Hal Cannon is a musician, composer, and writer who spent much of his life as a folklorist and radio producer. As the founding Director of the Western Folklife Center and the National Cowboy Poetry Gathering in Elko, Nevada, he has published dozens of books and recordings on the folk arts of the West.
As a radio producer he specialized in stories about the rural traditions of the West, mostly produced for National Public Radio and Australia's Radio National. Three of his most extensively researched documentaries were about Texas cowboy traditions including one that followed the travels of John A. Lomax and his life recording early cowboy songs and the songs of African Americans starting in the early part of the twentieth century. That research will inform this year's keynote address.
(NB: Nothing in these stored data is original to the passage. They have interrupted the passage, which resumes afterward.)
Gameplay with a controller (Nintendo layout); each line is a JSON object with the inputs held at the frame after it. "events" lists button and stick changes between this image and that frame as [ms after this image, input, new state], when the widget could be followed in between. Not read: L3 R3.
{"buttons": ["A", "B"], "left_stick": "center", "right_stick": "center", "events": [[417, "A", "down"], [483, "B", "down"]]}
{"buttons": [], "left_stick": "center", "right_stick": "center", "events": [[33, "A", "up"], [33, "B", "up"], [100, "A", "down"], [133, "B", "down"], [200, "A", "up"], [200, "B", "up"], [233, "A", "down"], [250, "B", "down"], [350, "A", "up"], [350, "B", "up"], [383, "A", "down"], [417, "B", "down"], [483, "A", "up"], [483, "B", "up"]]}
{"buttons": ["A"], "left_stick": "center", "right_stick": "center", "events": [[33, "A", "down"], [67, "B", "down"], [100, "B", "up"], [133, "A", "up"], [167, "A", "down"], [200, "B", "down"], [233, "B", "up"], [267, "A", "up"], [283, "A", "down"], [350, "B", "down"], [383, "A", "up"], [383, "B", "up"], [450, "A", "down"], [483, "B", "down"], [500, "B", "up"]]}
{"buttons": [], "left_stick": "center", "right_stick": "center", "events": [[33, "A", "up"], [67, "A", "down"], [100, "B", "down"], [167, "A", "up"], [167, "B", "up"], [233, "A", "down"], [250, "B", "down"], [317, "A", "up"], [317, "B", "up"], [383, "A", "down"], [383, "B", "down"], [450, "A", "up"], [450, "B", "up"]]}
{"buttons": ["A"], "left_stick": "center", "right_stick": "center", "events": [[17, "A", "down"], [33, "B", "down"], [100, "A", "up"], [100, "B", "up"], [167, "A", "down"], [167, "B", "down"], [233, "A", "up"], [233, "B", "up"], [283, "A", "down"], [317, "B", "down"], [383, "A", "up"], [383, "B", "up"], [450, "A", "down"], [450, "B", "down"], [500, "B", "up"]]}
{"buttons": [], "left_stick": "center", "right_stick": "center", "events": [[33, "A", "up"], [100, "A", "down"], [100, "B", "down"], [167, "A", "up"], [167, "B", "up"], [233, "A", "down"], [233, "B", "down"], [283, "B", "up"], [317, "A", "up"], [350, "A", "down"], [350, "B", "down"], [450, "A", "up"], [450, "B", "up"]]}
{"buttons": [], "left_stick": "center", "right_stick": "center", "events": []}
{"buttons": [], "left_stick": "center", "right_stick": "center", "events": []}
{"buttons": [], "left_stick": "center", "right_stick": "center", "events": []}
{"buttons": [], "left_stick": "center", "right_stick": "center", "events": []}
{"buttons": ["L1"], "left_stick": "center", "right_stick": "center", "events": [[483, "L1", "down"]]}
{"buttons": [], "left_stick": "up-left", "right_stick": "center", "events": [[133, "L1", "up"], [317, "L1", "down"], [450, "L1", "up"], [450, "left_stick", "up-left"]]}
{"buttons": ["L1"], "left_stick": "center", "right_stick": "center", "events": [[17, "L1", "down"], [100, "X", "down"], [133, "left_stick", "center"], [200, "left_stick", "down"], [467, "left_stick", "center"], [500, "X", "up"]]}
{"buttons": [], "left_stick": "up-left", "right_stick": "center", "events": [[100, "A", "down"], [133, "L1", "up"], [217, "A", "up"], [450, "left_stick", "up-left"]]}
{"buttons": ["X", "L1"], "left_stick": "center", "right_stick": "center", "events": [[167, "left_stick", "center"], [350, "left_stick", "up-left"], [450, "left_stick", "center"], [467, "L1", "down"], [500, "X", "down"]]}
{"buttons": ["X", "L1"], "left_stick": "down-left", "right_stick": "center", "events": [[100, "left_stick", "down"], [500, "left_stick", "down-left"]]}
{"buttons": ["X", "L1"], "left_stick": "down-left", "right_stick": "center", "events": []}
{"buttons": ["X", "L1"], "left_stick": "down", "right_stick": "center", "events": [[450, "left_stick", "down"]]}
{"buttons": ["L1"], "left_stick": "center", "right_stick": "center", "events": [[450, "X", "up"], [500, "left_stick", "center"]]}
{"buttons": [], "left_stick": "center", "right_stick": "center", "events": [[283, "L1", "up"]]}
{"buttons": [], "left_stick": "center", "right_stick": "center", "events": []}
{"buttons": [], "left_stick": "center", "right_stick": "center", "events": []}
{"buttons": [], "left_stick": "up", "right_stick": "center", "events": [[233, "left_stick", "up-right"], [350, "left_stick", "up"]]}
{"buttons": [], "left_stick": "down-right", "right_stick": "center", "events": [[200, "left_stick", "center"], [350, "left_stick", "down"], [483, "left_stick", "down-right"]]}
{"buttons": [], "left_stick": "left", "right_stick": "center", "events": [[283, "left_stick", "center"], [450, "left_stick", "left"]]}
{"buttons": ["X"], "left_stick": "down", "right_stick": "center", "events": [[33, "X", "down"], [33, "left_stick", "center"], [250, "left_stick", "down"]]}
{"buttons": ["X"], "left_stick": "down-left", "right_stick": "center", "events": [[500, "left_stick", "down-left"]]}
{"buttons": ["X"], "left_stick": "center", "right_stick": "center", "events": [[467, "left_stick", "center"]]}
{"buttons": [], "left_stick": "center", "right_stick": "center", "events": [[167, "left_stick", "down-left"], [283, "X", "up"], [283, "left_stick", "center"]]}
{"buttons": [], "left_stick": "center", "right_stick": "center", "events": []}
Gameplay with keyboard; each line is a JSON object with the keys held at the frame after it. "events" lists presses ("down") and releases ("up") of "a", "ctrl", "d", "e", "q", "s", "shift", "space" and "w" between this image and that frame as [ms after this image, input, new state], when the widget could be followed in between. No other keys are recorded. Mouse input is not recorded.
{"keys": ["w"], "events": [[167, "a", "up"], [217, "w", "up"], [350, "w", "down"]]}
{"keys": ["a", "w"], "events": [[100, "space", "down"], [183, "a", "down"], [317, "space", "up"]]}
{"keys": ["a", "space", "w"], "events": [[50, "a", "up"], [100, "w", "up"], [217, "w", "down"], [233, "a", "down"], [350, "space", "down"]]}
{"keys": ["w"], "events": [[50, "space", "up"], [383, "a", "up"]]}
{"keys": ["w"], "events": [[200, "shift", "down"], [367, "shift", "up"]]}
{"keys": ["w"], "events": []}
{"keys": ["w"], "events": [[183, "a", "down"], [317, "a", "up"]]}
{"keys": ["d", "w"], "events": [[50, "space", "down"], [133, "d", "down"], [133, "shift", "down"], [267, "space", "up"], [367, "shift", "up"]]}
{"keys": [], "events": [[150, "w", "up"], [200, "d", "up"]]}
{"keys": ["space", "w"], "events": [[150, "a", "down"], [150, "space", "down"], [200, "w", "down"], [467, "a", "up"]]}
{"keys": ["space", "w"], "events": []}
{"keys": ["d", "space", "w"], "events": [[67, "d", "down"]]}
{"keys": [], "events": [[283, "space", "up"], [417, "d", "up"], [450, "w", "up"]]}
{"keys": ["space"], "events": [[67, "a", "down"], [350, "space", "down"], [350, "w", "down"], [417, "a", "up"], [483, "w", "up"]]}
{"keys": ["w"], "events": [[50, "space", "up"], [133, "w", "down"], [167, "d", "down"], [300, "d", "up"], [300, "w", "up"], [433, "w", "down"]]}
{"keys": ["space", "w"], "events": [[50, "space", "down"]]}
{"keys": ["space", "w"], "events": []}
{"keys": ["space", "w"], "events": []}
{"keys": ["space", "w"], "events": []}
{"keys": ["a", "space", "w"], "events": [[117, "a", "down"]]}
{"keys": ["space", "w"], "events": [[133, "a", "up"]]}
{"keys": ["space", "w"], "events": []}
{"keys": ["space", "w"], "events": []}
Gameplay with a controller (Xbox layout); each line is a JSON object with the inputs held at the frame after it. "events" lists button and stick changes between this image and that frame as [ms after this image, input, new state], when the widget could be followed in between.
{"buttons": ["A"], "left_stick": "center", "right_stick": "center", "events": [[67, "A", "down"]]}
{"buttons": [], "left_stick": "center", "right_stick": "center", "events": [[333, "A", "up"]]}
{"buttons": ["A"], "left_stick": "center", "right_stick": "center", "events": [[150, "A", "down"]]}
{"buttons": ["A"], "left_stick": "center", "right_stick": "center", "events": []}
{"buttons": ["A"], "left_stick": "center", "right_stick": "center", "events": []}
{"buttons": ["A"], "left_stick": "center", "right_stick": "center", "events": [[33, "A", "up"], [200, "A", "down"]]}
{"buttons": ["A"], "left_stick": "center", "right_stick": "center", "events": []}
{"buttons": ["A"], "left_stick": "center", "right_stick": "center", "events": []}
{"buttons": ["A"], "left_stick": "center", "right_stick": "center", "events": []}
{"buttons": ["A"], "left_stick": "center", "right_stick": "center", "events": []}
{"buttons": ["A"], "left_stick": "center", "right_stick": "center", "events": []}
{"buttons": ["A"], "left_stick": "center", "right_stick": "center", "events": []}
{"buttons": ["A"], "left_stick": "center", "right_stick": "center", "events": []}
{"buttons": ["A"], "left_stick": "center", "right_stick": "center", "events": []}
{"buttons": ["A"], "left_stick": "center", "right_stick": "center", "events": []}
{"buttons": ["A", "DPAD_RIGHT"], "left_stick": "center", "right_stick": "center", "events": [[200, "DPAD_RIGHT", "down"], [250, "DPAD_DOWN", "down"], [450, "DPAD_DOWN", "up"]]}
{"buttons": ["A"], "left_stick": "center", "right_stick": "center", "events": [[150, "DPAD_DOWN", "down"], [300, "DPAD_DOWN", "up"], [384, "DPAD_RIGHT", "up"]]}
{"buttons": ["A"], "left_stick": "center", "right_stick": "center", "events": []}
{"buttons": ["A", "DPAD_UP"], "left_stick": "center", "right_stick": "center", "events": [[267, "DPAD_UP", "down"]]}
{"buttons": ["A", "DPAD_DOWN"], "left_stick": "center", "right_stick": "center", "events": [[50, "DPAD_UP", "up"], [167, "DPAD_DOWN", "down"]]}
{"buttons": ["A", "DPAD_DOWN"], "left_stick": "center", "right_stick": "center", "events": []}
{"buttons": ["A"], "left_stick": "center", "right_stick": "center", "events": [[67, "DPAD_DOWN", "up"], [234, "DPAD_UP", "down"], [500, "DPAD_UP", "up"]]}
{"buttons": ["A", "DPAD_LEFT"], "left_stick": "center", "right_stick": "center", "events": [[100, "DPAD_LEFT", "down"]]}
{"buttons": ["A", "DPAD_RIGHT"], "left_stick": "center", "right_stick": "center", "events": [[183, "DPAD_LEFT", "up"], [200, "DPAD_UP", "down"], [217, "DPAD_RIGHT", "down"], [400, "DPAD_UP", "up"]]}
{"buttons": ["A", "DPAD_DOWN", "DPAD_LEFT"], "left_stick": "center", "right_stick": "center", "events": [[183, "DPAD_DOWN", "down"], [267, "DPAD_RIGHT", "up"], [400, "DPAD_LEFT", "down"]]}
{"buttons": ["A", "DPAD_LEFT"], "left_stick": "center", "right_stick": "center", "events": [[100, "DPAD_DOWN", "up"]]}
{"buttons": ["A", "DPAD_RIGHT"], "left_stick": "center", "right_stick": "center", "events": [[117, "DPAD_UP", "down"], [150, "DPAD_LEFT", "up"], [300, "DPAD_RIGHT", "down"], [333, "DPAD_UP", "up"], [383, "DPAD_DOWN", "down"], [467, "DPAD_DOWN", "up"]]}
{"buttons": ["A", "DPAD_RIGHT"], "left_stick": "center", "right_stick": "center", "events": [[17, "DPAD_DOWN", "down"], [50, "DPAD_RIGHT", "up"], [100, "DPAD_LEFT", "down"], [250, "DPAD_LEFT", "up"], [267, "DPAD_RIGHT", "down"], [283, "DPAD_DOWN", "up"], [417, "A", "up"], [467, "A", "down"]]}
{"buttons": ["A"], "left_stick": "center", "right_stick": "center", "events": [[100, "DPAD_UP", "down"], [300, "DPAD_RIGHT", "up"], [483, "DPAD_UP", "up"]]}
Since retiring from the Western Folklife Center, Hal's life revolves around music. A lifetime of listening and studying the American West informs his songs. He performs primarily with the 3hattrio singing and playing banjo and guitar. The trio has met with critical praise and has toured major festivals in Europe and the U.S. Also, he writes a occasional music and art column, Loose Cannon Boost. He is currently working on an album of old-style cowboy songs reimagined.
Hal recently moved from the Utah desert with his wife (writer, artist, and hospital chaplain Teresa Jordan) to a floating home on the Multnomah Channel in Oregon.